Screening rho-meson mass in the presence of strong magnetic fields

TL;DR

This paper investigates how strong magnetic fields affect the screening mass of the neutral rho-meson using the KLZ model, revealing mode-dependent behaviors and contributing to understanding QCD in extreme environments.

Contribution

The study introduces a detailed analysis of rho-meson screening masses in strong magnetic fields, considering tensor structures and Landau level effects, which is novel in this context.

Findings

Zero and perpendicular modes increase with magnetic field strength.

Parallel mode remains approximately constant regardless of magnetic field.

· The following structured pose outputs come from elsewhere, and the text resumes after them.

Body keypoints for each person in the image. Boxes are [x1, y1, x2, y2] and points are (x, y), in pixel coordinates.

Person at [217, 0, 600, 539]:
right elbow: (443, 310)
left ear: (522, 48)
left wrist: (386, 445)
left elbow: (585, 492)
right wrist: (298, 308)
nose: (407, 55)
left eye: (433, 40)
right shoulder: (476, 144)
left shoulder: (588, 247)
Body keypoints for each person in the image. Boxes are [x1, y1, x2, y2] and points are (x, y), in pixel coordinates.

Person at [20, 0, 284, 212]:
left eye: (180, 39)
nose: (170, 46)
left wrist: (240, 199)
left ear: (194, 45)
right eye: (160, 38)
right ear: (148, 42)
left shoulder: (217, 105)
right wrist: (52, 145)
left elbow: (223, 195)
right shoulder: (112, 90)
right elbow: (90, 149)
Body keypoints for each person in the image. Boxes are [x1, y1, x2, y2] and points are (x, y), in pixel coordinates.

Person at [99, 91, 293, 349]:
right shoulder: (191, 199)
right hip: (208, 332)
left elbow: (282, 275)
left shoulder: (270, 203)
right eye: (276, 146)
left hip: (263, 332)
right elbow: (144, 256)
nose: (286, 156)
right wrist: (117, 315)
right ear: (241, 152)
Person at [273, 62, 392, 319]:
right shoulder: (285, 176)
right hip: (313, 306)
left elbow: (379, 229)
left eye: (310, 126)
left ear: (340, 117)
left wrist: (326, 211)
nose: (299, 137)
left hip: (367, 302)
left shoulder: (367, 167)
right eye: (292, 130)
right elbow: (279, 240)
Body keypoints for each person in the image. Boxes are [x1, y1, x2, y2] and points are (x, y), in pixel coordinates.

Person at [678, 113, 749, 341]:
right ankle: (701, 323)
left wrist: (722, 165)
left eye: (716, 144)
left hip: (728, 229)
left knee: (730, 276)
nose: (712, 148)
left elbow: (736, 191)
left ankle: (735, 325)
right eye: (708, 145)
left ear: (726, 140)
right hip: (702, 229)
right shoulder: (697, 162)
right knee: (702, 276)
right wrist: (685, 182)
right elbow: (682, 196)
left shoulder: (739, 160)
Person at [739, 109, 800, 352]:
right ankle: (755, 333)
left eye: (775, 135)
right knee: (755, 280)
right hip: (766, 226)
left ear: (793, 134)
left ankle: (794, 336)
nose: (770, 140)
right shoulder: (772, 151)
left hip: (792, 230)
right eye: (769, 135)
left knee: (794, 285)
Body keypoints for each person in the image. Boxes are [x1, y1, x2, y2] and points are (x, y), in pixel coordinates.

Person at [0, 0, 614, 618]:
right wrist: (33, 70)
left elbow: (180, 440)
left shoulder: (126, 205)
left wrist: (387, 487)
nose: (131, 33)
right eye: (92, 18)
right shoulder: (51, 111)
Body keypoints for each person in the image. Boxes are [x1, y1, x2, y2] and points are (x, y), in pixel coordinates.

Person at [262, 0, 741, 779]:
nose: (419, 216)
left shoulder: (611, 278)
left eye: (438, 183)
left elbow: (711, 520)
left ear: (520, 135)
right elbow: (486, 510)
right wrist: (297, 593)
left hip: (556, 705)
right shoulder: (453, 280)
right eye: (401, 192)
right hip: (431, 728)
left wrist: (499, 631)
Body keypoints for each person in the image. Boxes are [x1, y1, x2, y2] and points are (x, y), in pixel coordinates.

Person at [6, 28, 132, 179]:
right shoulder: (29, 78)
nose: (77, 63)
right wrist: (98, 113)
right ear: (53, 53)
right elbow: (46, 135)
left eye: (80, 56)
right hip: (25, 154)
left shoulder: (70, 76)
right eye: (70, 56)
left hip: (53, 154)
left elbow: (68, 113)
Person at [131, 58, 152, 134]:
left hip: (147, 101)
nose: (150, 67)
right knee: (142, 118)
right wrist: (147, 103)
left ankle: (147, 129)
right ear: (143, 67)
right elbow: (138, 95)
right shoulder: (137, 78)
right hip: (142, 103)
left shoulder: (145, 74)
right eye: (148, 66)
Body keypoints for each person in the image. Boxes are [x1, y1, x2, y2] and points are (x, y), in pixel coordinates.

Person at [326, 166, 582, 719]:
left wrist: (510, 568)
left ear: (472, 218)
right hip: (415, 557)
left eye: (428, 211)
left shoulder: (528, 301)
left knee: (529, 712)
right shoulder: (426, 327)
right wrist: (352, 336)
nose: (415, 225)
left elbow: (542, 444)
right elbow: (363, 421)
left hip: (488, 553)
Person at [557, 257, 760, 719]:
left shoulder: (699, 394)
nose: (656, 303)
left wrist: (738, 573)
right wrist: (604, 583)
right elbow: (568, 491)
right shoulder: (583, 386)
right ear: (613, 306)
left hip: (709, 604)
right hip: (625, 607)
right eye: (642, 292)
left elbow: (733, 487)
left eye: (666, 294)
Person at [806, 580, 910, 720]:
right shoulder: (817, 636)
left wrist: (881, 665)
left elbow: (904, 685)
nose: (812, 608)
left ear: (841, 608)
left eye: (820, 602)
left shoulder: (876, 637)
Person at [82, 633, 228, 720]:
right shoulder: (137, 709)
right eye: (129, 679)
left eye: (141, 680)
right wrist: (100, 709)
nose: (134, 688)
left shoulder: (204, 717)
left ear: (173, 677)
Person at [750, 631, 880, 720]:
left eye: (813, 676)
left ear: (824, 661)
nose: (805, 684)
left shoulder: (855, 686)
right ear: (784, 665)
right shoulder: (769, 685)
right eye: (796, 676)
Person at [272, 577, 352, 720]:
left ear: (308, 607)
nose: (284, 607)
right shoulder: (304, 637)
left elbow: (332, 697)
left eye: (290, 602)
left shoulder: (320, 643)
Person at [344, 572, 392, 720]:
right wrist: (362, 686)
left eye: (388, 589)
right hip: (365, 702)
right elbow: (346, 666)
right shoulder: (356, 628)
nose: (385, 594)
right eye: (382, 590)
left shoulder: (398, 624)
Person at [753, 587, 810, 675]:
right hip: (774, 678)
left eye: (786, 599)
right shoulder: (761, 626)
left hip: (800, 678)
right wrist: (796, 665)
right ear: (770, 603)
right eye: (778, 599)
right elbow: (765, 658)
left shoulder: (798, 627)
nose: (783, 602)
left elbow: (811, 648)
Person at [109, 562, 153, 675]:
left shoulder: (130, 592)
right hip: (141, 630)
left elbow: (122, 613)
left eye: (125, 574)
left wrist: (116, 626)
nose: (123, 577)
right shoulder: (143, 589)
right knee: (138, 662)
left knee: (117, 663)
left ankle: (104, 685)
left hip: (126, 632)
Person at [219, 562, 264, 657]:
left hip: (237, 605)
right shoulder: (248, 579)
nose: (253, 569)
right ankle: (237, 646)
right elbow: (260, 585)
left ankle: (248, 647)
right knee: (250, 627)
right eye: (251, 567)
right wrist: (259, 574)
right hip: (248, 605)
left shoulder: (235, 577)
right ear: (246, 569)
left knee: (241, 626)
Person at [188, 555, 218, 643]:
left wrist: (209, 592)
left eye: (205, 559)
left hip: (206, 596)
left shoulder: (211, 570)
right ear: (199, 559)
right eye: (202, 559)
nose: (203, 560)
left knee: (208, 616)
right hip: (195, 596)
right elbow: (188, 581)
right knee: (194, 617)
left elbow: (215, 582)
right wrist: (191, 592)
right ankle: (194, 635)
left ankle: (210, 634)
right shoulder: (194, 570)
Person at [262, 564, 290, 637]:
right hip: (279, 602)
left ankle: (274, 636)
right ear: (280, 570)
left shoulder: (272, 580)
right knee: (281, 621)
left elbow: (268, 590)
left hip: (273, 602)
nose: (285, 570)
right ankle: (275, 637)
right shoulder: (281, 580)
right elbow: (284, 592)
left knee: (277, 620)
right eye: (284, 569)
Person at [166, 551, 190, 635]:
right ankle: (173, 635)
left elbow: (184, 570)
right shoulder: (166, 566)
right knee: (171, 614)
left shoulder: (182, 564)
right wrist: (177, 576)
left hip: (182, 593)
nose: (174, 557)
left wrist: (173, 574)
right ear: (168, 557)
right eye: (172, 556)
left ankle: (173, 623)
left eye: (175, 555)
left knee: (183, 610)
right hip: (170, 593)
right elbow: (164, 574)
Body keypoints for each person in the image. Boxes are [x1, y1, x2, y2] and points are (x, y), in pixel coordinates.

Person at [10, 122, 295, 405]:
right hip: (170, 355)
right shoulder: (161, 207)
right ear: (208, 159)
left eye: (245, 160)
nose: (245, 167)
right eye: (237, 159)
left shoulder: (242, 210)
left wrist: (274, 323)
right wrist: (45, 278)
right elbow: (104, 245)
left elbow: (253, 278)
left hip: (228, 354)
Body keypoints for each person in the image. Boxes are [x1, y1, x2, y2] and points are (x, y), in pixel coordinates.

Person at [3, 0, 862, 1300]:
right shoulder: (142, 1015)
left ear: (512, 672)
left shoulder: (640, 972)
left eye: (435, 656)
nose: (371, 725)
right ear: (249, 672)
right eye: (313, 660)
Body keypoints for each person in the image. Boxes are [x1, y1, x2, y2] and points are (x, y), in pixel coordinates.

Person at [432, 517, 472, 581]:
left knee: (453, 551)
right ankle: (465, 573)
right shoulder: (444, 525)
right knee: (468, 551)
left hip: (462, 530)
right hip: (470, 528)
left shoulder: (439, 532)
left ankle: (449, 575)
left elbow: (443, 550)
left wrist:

Distinct behaviors of screening masses provide insights into vector mesons in magnetized media.

Abstract

We study the screening mass of the neutral rho-meson in the presence of strong magnetic fields using the Kroll-Lee-Zumino (KLZ) model. The rho-meson self-energy is computed at one-loop order within the lowest Landau level (LLL) approximation, considering the magnetic field as the dominant energy scale. Due to Lorentz symmetry breaking induced by the external field, we decompose the self-energy into three independent tensor structures, which give rise to three distinct modes. Additionally, the four-momentum splits into parallel and perpendicular components, leading to two types of screening masses: the parallel screening mass ( $p_0=0$ and $p_\perp \to 0$ ) and the perpendicular screening mass ( $p_0=0$ and $p_\parallel \to 0$ ). Our results show that the zero and perpendicular modes exhibit a monotonically increasing behavior with the magnetic field strength, whereas the parallel mode remains essentially constant. These findings provide new insights into the behavior of vector mesons in strongly magnetized media, with implications for QCD under extreme conditions.